Problem to solve
Everything from the line containing "right elbow: (698, 864)" through the final line of the records must be transcribed verbatim; nothing else belongs in the result.

(Records for the exercise begins)

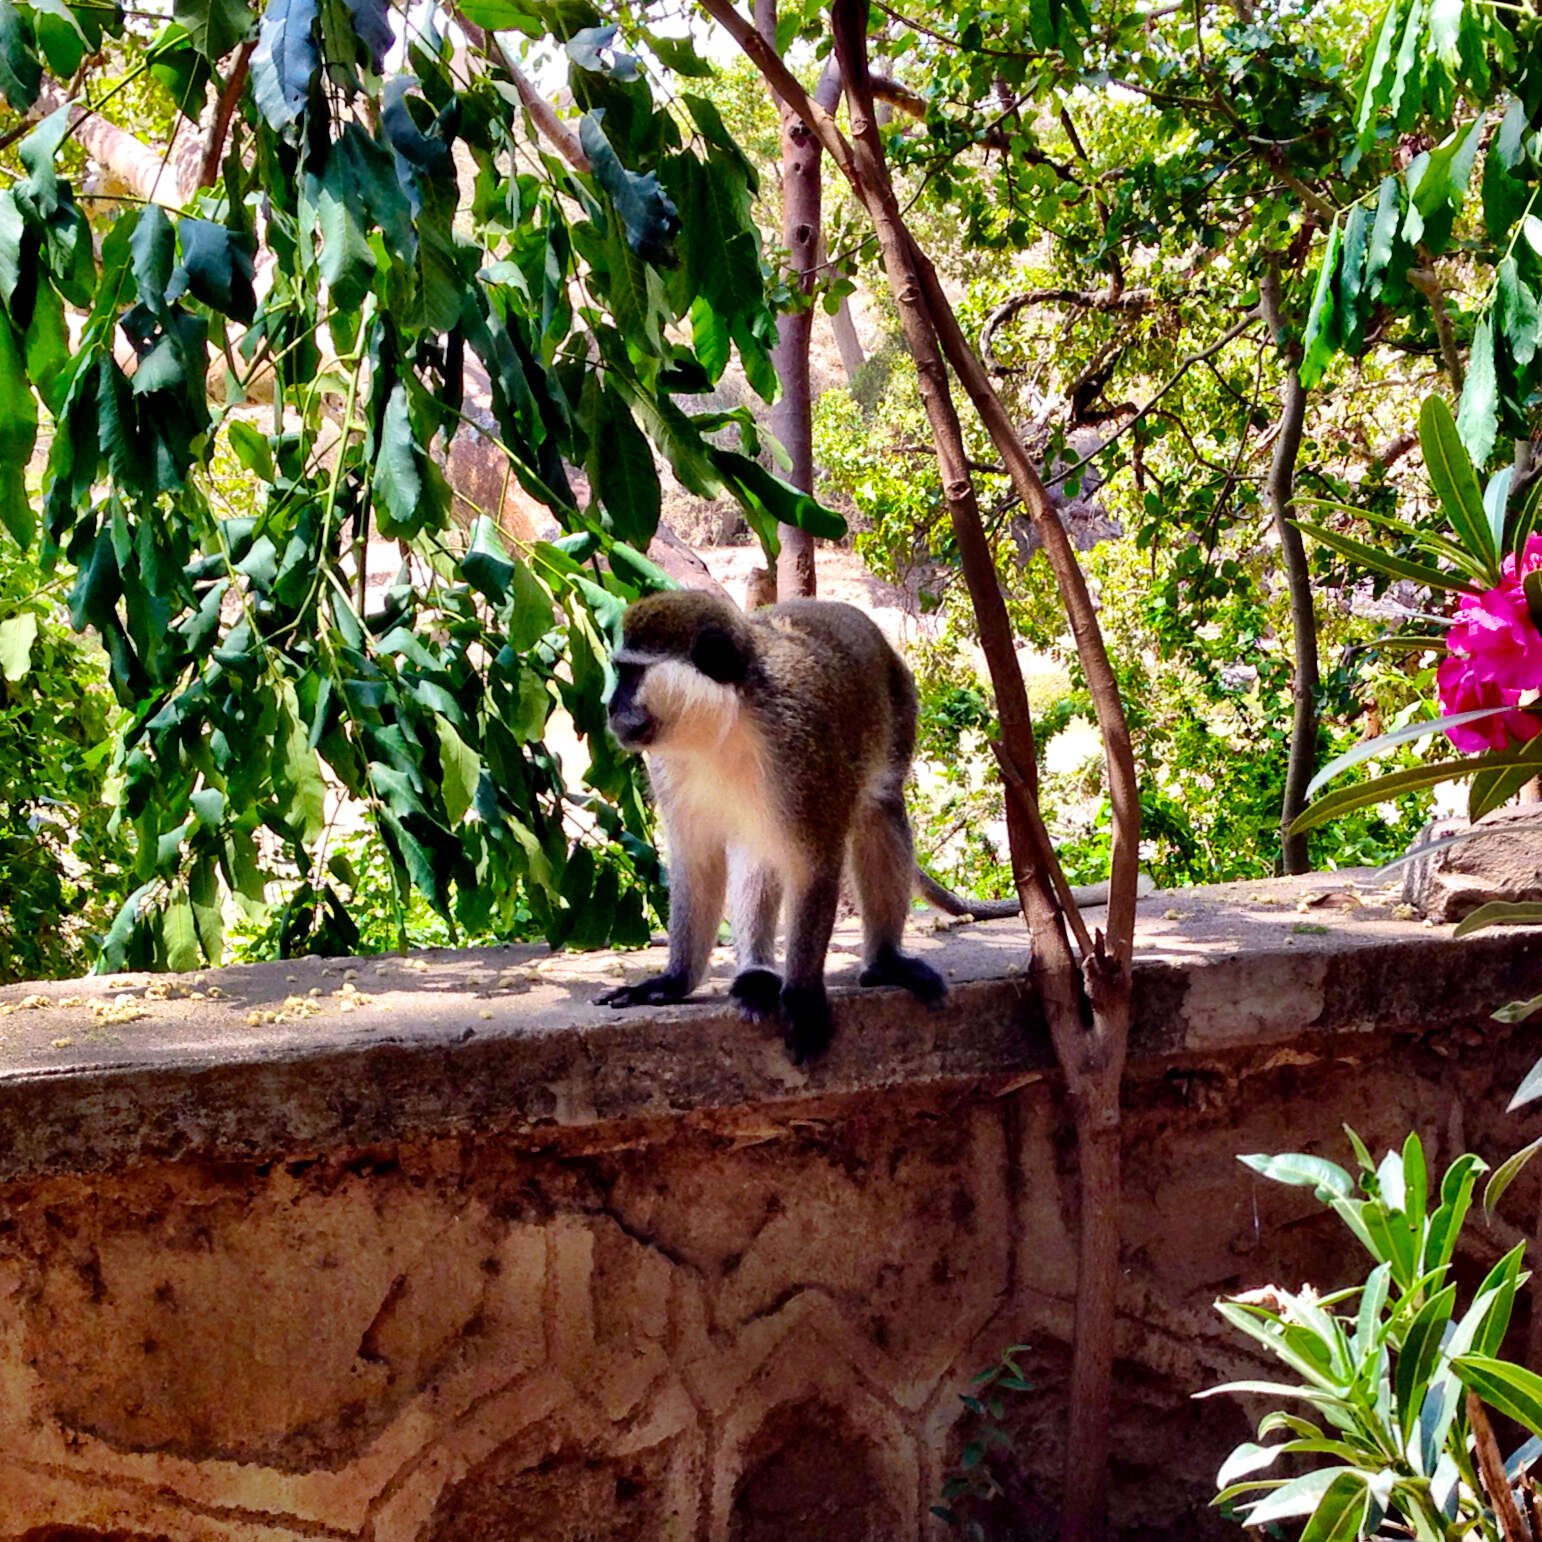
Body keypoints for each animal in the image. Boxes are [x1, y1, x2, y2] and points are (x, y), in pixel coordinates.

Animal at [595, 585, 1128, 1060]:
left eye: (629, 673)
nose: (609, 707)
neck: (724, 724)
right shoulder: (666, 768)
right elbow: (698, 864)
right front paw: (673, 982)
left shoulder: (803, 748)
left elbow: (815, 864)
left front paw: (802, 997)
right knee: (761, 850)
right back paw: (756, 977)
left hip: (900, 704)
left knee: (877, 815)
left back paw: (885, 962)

(Records for the exercise ends)

Worked solution
right elbow: (698, 864)
right front paw: (673, 982)
left shoulder: (803, 748)
left elbow: (815, 864)
left front paw: (802, 997)
right knee: (761, 850)
right back paw: (756, 977)
left hip: (900, 704)
left knee: (877, 815)
left back paw: (885, 962)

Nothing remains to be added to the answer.